There is also anger over the fact that these results had been known for many months, but the companies apparently sat on the data. The study was completed in April 2006 but the results were only released last week after a 21-month delay. According to a report in the Washington Post, Merck and Schering-Plough had planned to release the data in March 2007, but then continually missed self-imposed deadlines, blaming the delay on “the complexities of necessary data analysis.” The New York Times reports that it took pressure from the House Energy and Commerce Committee to get the companies to finally release the results.

“In light of today’s results, which were released nearly two years after the ENHANCE trial ended, it is easy to conclude that Merck and Schering-Plough intentionally sought to delay the release of this data,” Representative Bart Stupak, Democrat of Michigan, said in a statement. Mr. Stupak is chairman of the committee’s Subcommittee on Oversight and Investigations. In fact, the ENHANCE results will not be officially released until a cardiology conference in March 2008.

While granting that the clinical trial was relatively small, and that the patients were not typical of most potential users, The New York Times concluded: “The two companies that reap billions from the drug had been cynically sitting on the results for more than a year” (Jan. 16, 2008).

Amazingly, people on Wall Street who follow pharmaceutical stocks seemed unfazed by the latest study. Goldman Sachs analyst James Kelly reaffirmed his “Buy” rating for Schering-Plough, calling the ENHANCE results a “non-event” that does not represent Vytorin’s commercial prospects. He said the results reaffirmed the drug’s safety, which had been the key concern of the financial community. How one extracts a reaffirmation of Vytorin’s safety from the above data is anybody’s guess. Wall Street seems to be counting on the public’s short memory, and of force of habit among cardiologists to keep them prescribing these dubious drugs.

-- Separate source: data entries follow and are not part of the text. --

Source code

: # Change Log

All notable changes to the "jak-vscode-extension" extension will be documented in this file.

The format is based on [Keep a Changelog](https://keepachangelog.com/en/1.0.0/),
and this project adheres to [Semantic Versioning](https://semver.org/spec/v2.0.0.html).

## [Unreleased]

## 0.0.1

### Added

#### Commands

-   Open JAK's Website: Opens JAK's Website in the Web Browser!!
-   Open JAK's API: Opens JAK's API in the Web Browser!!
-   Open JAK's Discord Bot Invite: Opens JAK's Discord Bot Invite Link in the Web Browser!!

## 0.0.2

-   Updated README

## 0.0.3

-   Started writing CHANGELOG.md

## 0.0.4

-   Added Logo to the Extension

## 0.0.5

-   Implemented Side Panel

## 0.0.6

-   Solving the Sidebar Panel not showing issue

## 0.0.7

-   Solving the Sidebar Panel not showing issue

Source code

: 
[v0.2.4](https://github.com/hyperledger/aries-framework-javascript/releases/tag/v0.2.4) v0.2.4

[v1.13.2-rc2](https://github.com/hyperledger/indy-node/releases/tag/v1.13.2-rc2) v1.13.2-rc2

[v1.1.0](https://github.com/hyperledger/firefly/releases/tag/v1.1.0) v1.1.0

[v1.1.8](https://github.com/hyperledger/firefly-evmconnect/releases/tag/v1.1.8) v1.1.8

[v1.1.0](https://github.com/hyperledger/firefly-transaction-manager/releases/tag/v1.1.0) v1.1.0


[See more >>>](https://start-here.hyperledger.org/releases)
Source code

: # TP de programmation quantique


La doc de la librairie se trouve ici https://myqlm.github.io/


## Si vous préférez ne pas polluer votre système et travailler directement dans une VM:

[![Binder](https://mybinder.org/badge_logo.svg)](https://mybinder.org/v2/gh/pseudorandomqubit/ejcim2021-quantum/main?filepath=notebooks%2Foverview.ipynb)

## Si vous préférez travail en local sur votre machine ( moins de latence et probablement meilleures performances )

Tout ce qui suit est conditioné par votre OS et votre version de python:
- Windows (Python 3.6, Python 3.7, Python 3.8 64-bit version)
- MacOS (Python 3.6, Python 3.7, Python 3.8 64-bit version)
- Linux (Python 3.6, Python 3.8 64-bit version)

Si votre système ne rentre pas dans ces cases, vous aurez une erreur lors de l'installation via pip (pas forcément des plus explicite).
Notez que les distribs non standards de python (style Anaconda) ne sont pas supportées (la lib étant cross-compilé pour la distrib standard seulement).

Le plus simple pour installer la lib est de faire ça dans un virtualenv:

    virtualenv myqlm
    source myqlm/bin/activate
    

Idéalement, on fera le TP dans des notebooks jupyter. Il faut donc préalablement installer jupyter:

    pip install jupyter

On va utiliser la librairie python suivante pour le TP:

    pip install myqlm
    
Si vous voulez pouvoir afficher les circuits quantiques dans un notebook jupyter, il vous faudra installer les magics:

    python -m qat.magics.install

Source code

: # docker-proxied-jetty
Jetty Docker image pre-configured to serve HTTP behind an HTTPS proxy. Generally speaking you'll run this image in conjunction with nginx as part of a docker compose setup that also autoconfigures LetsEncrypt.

Congressional investigators should closely look at the circumstances surrounding the approval of Vytorin in July 2004. Once again we see the Food and Drug Administration (FDA) basing its decision to approve a drug on presumed benefit as measured by changes in so-called ‘surrogate markers’ rather than on direct evidence of lives saved. In this case, the surrogate marker was the fact that Vytorin lowered LDL more effectively than did Zocor alone. But lowering a risk factor in this way emphatically did NOT mean that the combination actually prevented any disease, much less lowered the heart attack or death rates. As we now see, the use of Zetia, alone or in combination with Zocor, may have actually led to a harmful result for some patients.

Approval based on surrogate markers has become the rule rather than the exception. One can only hope that the next president, whoever he or she may turn out to be, will take a fresh look at the FDA and its disturbingly close relationship with those whom it is supposed to regulate.